Transporter le CO2
Le transport du CO2 par canalisation ou navire ne pose pas de problème technique ; il reste cependant à construire et gérer un réseau d’acheminement du CO2 des lieux d’émissions aux sites de stockage.
Avant le transport
Après son captage, le CO2 doit être déshydraté et comprimé afin d’améliorer l’efficacité du transport et du stockage.
La déshydratation évite la corrosion de l’équipement et des infrastructures et, à haute pression, la formation d’hydrates (cristaux solides semblables à de la glace qui pourraient boucher les équipements et les canalisations).
La compression a lieu en même temps que la déshydratation en plusieurs étapes (cycles répétés de compression, refroidissement et séparation de l’eau). La pression, la température et la teneur en eau doivent être adaptées au mode de transport et aux conditions de pression requises par le site de stockage. La technologie de compression existe et est largement utilisée dans de nombreux domaines industriels.
Le transport
Deux moyens de transports sont proposés.
Par bateau
Des navires, proches de ceux transportant le gaz de pétrole liquéfié (GPL), peuvent être utilisés pour les longues distances et en particulier dans le cas du stockage sous le fond océanique. Le CO2 y est transporté en phase liquide à pression modérée et basse température (environ 20 bar et -20 °C).
Par canalisation terrestre et maritime
Le transport du CO2 par canalisation ne pose pas de problème fondamental non plus. Le CO2, largement inerte, est déjà transporté par canalisation pour des activités de récupération assistée de pétrole. Chaque année, environ 3 000 km de canalisations transportent près de 50 000 000 t CO2, essentiellement aux États-Unis.
Le CO2 est transporté à l’état supercritique . On étudie également le transport par canalisation de CO2 liquide (environ 10 bar et -40 °C).
Axes de recherche
Maîtriser les impuretés
Selon le type de combustible ou les procédés de dépollution utilisés, différents types d’impuretés peuvent se retrouver dans le gaz à transporter.

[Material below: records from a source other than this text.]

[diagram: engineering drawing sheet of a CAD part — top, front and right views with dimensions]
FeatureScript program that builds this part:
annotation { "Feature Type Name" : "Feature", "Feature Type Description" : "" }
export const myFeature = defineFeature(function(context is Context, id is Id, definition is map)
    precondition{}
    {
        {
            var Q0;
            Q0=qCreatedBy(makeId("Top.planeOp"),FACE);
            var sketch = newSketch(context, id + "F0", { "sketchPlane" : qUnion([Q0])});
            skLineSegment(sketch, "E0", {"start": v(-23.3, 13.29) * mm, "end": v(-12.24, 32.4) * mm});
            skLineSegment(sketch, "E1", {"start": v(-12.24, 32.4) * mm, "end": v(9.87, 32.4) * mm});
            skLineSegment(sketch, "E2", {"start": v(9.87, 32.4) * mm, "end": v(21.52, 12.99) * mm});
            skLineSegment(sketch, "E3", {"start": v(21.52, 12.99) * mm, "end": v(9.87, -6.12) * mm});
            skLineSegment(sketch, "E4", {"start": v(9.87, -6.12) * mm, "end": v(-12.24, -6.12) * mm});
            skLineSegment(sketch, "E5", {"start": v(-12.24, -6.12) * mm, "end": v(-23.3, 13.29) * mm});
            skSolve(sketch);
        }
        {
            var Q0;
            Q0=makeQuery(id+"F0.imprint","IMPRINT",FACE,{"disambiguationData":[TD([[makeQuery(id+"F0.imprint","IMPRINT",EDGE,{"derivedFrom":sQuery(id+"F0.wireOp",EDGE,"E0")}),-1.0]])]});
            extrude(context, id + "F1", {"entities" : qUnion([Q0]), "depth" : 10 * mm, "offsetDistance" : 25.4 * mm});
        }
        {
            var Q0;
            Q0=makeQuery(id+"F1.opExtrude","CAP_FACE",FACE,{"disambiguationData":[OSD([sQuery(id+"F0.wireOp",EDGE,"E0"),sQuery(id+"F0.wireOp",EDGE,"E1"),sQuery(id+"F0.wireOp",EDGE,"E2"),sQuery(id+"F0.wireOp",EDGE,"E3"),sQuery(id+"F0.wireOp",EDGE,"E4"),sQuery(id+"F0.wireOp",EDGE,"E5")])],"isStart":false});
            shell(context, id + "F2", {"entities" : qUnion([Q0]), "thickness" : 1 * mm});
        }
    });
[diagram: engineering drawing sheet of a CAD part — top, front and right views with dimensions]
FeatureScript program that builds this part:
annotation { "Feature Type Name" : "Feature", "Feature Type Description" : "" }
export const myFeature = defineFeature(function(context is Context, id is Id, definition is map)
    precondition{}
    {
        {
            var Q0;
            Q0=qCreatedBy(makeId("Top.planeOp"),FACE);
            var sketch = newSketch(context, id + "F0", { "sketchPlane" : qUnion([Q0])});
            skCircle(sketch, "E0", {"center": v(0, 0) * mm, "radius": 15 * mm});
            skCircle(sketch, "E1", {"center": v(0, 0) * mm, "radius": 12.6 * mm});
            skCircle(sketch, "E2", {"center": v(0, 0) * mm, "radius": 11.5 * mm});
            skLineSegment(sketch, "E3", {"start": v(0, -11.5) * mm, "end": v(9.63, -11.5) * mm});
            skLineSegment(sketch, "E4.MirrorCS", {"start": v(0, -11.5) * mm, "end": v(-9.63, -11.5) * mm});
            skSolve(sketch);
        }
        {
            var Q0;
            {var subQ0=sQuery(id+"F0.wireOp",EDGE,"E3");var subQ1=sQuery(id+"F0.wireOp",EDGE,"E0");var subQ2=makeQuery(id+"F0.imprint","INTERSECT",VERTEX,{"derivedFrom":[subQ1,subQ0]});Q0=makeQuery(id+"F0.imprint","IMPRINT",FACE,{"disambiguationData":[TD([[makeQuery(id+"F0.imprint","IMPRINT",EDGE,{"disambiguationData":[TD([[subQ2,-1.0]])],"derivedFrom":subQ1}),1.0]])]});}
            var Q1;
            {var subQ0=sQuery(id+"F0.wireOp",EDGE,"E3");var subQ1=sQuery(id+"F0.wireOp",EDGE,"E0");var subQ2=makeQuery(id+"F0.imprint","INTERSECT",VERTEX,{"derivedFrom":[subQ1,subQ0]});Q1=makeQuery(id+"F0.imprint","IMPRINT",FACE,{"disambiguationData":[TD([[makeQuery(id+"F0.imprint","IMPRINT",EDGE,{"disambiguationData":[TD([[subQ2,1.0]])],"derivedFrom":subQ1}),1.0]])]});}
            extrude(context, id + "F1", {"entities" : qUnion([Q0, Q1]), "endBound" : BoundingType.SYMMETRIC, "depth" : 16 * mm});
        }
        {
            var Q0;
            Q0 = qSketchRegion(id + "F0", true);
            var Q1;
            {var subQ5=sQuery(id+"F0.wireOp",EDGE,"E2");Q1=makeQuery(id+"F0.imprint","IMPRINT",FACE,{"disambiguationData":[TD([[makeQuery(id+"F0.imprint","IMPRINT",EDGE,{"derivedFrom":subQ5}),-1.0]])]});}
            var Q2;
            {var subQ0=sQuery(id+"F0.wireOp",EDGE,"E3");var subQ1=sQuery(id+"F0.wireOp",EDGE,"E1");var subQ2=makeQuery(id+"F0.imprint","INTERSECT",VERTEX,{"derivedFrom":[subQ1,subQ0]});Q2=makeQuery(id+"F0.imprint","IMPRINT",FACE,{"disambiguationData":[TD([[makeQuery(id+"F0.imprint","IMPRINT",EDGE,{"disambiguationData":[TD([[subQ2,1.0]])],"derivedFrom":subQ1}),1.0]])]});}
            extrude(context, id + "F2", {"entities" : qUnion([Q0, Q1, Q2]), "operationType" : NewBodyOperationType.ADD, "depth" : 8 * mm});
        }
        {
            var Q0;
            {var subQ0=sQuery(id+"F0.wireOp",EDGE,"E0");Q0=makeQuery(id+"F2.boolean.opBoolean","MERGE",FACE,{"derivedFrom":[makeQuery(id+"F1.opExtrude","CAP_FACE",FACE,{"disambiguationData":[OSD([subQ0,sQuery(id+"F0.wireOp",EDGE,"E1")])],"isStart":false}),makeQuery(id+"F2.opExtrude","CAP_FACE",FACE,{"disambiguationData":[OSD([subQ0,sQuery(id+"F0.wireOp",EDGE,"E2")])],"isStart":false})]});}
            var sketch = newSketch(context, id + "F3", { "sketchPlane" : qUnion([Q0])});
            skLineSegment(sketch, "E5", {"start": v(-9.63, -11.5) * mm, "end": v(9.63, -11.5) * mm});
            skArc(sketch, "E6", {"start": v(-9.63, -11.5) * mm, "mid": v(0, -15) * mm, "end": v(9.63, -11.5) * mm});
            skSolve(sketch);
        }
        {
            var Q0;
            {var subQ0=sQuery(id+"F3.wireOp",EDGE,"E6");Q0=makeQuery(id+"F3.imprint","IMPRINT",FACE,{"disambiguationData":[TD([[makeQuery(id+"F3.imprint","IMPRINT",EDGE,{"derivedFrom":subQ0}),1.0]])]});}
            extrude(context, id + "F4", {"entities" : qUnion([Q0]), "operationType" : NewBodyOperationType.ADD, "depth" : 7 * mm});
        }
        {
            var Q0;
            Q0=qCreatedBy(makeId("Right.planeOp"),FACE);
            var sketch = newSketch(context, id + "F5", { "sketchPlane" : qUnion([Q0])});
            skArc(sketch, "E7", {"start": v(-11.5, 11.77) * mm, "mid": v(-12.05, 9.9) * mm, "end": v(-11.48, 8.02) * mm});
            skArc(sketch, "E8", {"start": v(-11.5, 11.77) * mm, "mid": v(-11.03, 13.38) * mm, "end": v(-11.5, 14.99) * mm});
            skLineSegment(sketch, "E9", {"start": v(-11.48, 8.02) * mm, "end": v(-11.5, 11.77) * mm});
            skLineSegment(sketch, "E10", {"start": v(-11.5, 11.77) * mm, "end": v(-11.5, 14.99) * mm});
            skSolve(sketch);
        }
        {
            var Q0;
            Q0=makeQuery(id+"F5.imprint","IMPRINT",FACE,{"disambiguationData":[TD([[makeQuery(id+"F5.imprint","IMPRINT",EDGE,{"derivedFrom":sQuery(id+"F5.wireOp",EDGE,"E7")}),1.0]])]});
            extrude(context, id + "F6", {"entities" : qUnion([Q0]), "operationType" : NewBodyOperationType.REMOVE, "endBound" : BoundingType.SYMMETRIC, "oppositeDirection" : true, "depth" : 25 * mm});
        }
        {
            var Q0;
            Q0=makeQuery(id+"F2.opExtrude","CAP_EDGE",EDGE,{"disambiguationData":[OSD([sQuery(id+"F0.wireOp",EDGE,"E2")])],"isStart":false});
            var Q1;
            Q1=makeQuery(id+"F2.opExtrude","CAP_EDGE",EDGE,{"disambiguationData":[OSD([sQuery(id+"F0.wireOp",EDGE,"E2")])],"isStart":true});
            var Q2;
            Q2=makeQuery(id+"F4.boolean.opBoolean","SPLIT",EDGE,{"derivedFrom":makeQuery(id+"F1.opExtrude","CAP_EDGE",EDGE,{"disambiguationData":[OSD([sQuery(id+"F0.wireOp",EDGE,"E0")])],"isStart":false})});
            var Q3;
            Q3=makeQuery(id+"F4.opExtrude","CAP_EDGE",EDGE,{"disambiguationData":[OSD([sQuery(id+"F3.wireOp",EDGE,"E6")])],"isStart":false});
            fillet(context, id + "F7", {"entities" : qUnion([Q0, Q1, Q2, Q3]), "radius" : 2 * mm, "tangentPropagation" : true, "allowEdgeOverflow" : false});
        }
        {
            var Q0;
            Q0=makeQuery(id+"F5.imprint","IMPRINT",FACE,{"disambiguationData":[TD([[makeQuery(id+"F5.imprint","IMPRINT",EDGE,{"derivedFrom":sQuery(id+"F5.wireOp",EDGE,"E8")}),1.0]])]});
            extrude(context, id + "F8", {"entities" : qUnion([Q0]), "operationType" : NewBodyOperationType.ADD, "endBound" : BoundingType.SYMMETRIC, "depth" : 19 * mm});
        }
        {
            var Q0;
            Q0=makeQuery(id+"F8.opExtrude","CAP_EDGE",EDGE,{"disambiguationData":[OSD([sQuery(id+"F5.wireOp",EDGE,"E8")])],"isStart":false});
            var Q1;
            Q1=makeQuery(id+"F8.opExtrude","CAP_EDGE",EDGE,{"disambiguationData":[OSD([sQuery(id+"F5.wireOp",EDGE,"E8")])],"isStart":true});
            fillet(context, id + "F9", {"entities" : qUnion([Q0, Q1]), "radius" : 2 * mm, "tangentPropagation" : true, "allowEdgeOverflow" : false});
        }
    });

Si le captage se fait en postcombustion, le gaz carbonique peut contenir des oxydes d’azote et de soufre, à faible concentration. Dans le cas d’oxy combustion, on y retrouve en plus de l’oxygène et de l’azote. En précombustion, de l’hydrogène et du gaz naturel viennent s’ajouter. D’autres impuretés, comme des traces d’hydrocarbures ou de solvants, peuvent encore en perturber la nature. La présence d’impuretés non seulement réduit d’autant les capacités de stockage en CO2, mais change également les propriétés physiques, chimiques et thermodynamiques du gaz transporté et injecté. Le mélange de gaz peut alors être corrosif ou beaucoup moins compressible que le CO2 pur.
Optimiser le coût du transport
Le coût de transport du CO2 par canalisation varie entre 0,5 et 10 €/t/100 km. en fonction de la nature des zones traversées par les gazoducs. Dans le cas du transport par navire, des estimations montrent que ce type de transport pourrait être économique sur de longues distances bien qu’il nécessite des stockages tampons importants.
Franchir les obstacles réglementaires
Le transport du CO2 à grande échelle devra s’accompagner de nouvelles normes de sécurité, afin de respecter des considérations d’ordre environnemental et sociétal.